Key Points
- Microsoft has released a major update for its Windows Photos app, powered by AI.
- The new version can automatically sort photos into categories, such as documents and receipts.
- A “super resolution” feature uses AI to upscale and enhance low-resolution images.
- The catch: These new AI features are only compatible with new “Copilot+” PCs equipped with a special NPU chip.
Microsoft has rolled out a major update to its Photos app for Windows, transforming it into a more intelligent tool for organizing and enhancing your photos. The new version relies heavily on artificial intelligence, but there’s a big catch: its best new features will only work on the latest “Copilot+” PCs.

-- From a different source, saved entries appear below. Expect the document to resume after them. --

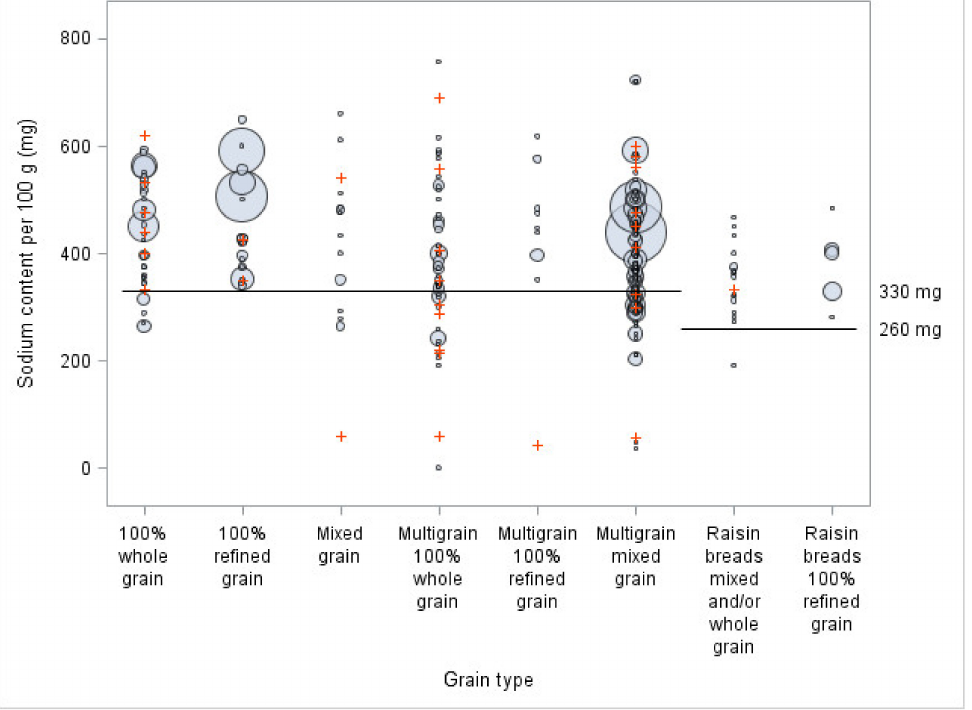
Figure 2. Sodium content per 100 g of different breads, by type of grain and sales volume ( n = 294), compared to Health Canada final voluntary sodium reduction targets. The bigger the circles, the higher the sales. Signs + represent sliced bread for which sales data were not available. A portion of 50 g was used when the weight of two slices was inferior to 50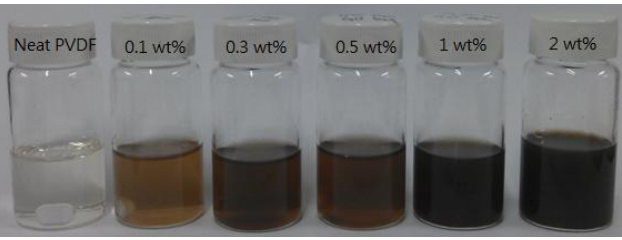
Figure 1. The solutions of GO-doped PVDF in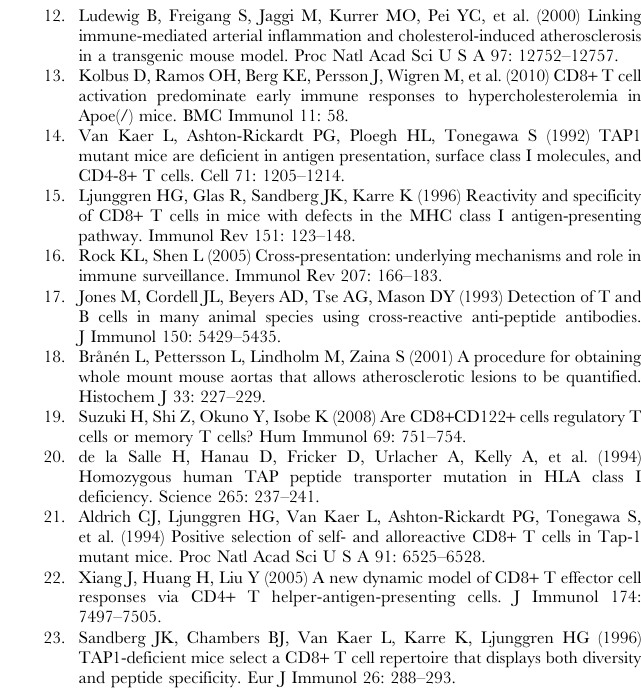
CD3 + CD4 + CD44 + CD62L 2 and (B) CD3 + CD8 + CD44 + CD62L 2 T cells in spleen and MeLN of Apoe 2 / 2 and Apoe 2 / 2 Tap1 2 / 2 mice. The cells were isolated from respective tissue, stained with fluorescent antibodies and analyzed by flow cytometry. Each dot in the figure represents one mouse. *** P , 0.001. (TIF) Figure S2 Regulatory CD8 + T cells in spleen and MeLN. Analysis of CD3 + CD8 + CD44 + CD62L + CD122 + T cells in Apoe 2 / 2 and Apoe 2 / 2 Tap1 2 / 2 mice in spleen and MeLN. The cells were isolated from respective tissue, stained with fluorescent antibodies and analyzed by flow cytometry. Each dot in the figure represents one mouse. ** P , 0.01, *** P , 0.001. (TIF) Figure S3 Regulatory CD4 + T cells in spleen and MeLN of young mice. Analysis of CD3 + CD4 + CD25 + FoxP3 + T cells in spleen and MeLN of Apoe 2 / 2 and Apoe 2 / 2 Tap1 2 / 2 mice given HFD for 8 weeks. The cells were isolated from respective tissue, stained with fluorescent antibodies and analyzed by flow cytometry. Each dot in the figure represents one mouse. ** P , 0.01. (TIF) Figure S4 ConA-stimulation of lymphocytes. Lympho- cytes from spleen and MeLN were incubated with ConA for 2 days and the relative fraction of CD4 + and CD8 + T cells was assessed by flow cytometry analysis. The CD8 + T cell fraction was larger than the CD4 + T cell fraction in spleen and MeLN of both Apoe 2 / 2 and Apoe 2 / 2 Tap1 2 / 2 mice. ** P , 0.01, *** P , 0.001.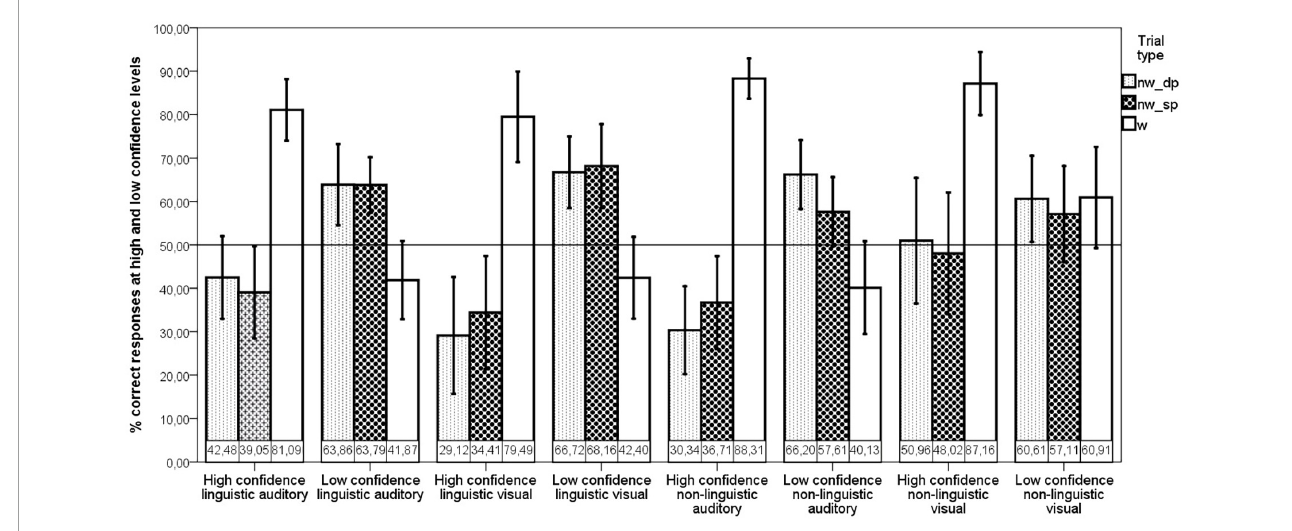
FIGURE1 Meta-sensitivity measured as the percentage of correct responses for high and low confidence levels. If a participant gave only 5 responses with high confidence but all 5 responses were correct (100%), his metacognitive sensitivity was considered to be higher than that of a participant who gave 20 responses with high confidence, with only 10 correct (50%). Meta-sensitivity was calculated separately in the visual and auditory modalities, linguistic and non-linguistic domains, and on three different token types: random foils (nw_dp), ordered foils (nw_sp) and triplets (w). The horizontal line represents performance at the chance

The updated app isn’t trying to be a full-blown Photoshop replacement. Instead, it focuses on using AI to sort your photo library automatically. Using a special AI-focused chip called a neural processing unit (NPU), the app can scan all your pictures and categorize them into categories such as screenshots, receipts, documents, and even handwritten notes. This is designed to save you from endless scrolling through messy folders.
The app’s new “super resolution” feature is another highlight. It utilizes on-device AI to upscale low-resolution images, restoring detail and enhancing the appearance of old or compressed photos on modern screens.
But the biggest downside is the hardware requirement. Because these new AI features run locally on your computer, they need a PC with an NPU. This means that for now, the most exciting parts of the new Photos app are out of reach for the vast majority of current Windows users.
This makes the update feel less like a universal upgrade and more like a showcase for Microsoft’s new hardware strategy, a way to convince people to buy a new Copilot+ PC.